Silent Push continuously aggregates subdomain data from global passive DNS sources. The view is tightly integrated with PADNS, allowing one-click pivots from any subdomain to its full resolution history.

Wildcards are automatically flagged, and Domain Wide View helps reveal hidden or dynamically resolved subdomains that would otherwise stay invisible.

How to Use Subdomains View

  1. Search a domain (e.g. paypal.com) in Total View

  2. Click the Subdomains tab (shows count like 1795)

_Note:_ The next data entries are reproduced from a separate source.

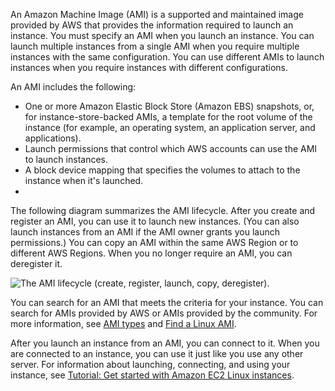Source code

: An Amazon Machine Image (AMI) is a supported and maintained image provided by AWS that provides the information required to launch an instance. You must specify an AMI when you launch an instance. You can launch multiple instances from a single AMI when you require multiple instances with the same configuration. You can use different AMIs to launch instances when you require instances with different configurations.

An AMI includes the following:
- One or more Amazon Elastic Block Store (Amazon EBS) snapshots, or, for instance-store-backed AMIs, a template for the root volume of the instance (for example, an operating system, an application server, and applications).
- Launch permissions that control which AWS accounts can use the AMI to launch instances.
- A block device mapping that specifies the volumes to attach to the instance when it's launched.
- 
The following diagram summarizes the AMI lifecycle. After you create and register an AMI, you can use it to launch new instances. (You can also launch instances from an AMI if the AMI owner grants you launch permissions.) You can copy an AMI within the same AWS Region or to different AWS Regions. When you no longer require an AMI, you can deregister it.

![The AMI lifecycle (create, register, launch, copy, deregister).](https://docs.aws.amazon.com/images/AWSEC2/latest/UserGuide/images/ami_lifecycle.png)

You can search for an AMI that meets the criteria for your instance. You can search for AMIs provided by AWS or AMIs provided by the community. For more information, see [AMI types](https://docs.aws.amazon.com/AWSEC2/latest/UserGuide/ComponentsAMIs.html) and [Find a Linux AMI](https://docs.aws.amazon.com/AWSEC2/latest/UserGuide/finding-an-ami.html).

After you launch an instance from an AMI, you can connect to it. When you are connected to an instance, you can use it just like you use any other server. For information about launching, connecting, and using your instance, see [Tutorial: Get started with Amazon EC2 Linux instances](https://docs.aws.amazon.com/AWSEC2/latest/UserGuide/EC2_GetStarted.html).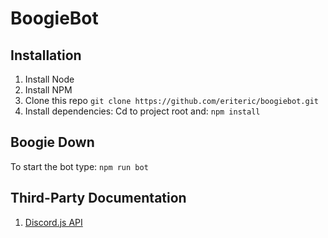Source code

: # BoogieBot

## Installation
1. Install Node
2. Install NPM
3. Clone this repo `git clone https://github.com/eriteric/boogiebot.git`
4. Install dependencies: Cd to project root and: `npm install`

## Boogie Down

To start the bot type: `npm run bot`



## Third-Party Documentation
1. [Discord.js API](https://discord.js.org/#/docs)
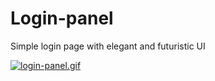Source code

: # Login-panel

Simple login page with elegant and futuristic UI

[![login-panel.gif](https://i.postimg.cc/FHtvj6HY/login-panel.gif)](https://postimg.cc/9rBs2JT2)
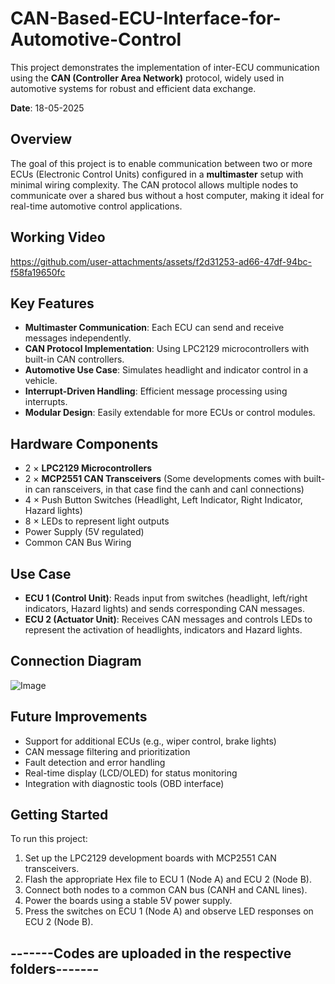 # CAN-Based-ECU-Interface-for-Automotive-Control

This project demonstrates the implementation of inter-ECU communication using the **CAN (Controller Area Network)** protocol, widely used in automotive systems for robust and efficient data exchange.
 
**Date**: 18-05-2025

## Overview

The goal of this project is to enable communication between two or more ECUs (Electronic Control Units) configured in a **multimaster** setup with minimal wiring complexity. The CAN protocol allows multiple nodes to communicate over a shared bus without a host computer, making it ideal for real-time automotive control applications.

## Working Video

https://github.com/user-attachments/assets/f2d31253-ad66-47df-94bc-f58fa19650fc

## Key Features

- **Multimaster Communication**: Each ECU can send and receive messages independently.
- **CAN Protocol Implementation**: Using LPC2129 microcontrollers with built-in CAN controllers.
- **Automotive Use Case**: Simulates headlight and indicator control in a vehicle.
- **Interrupt-Driven Handling**: Efficient message processing using interrupts.
- **Modular Design**: Easily extendable for more ECUs or control modules.

## Hardware Components

- 2 × **LPC2129 Microcontrollers**
- 2 × **MCP2551 CAN Transceivers** (Some developments comes with built-in can ransceivers, in that case find the canh and canl connections)
- 4 × Push Button Switches (Headlight, Left Indicator, Right Indicator, Hazard lights)
- 8 × LEDs to represent light outputs
- Power Supply (5V regulated)
- Common CAN Bus Wiring

## Use Case

- **ECU 1 (Control Unit)**: Reads input from switches (headlight, left/right indicators, Hazard lights) and sends corresponding CAN messages.
- **ECU 2 (Actuator Unit)**: Receives CAN messages and controls LEDs to represent the activation of headlights, indicators and Hazard lights.

## Connection Diagram
![Image](https://github.com/user-attachments/assets/653c22c2-8396-4d62-823d-8281b1eda03b)


## Future Improvements

- Support for additional ECUs (e.g., wiper control, brake lights)
- CAN message filtering and prioritization
- Fault detection and error handling
- Real-time display (LCD/OLED) for status monitoring
- Integration with diagnostic tools (OBD interface)

## Getting Started

To run this project:

1. Set up the LPC2129 development boards with MCP2551 CAN transceivers.
2. Flash the appropriate Hex file to ECU 1 (Node A) and ECU 2 (Node B).
3. Connect both nodes to a common CAN bus (CANH and CANL lines).
4. Power the boards using a stable 5V power supply.
5. Press the switches on ECU 1 (Node A) and observe LED responses on ECU 2 (Node B).

## -------Codes are uploaded in the respective folders-------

  3. Toggle Domain Wide View to include full hierarchy

  4. Use filters, Basic Raw Data, or Clear Filters as needed

  5. Click any subdomain to pivot to PADNS, Infrastructure Variance, or Threat Feeds

Real-World Example: paypal.com

The updated interface shows 1,795 subdomains. Examples include long hashed subdomains such as:

0cd20b6fe61233e4a24bf70f30c9ba46.paypal.com

Each entry displays precise First Seen and Last Seen dates, making it easy to track infrastructure changes and detect anomalies.

Use Cases

  • Detect shadow IT and forgotten assets at scale

  • Identify wildcard abuse and potential subdomain takeovers

  • Correlate subdomains with PADNS data to trace resolutions to suspicious IPs

  • Support compliance audits and attack surface management

  • Set up real-time Monitor alerts for new or changed subdomains

Available in both Community and Enterprise editions.

The refreshed Subdomains view turns a traditionally hard-to-manage problem into a clear, actionable intelligence layer — essential for modern threat hunting and attack surface reduction.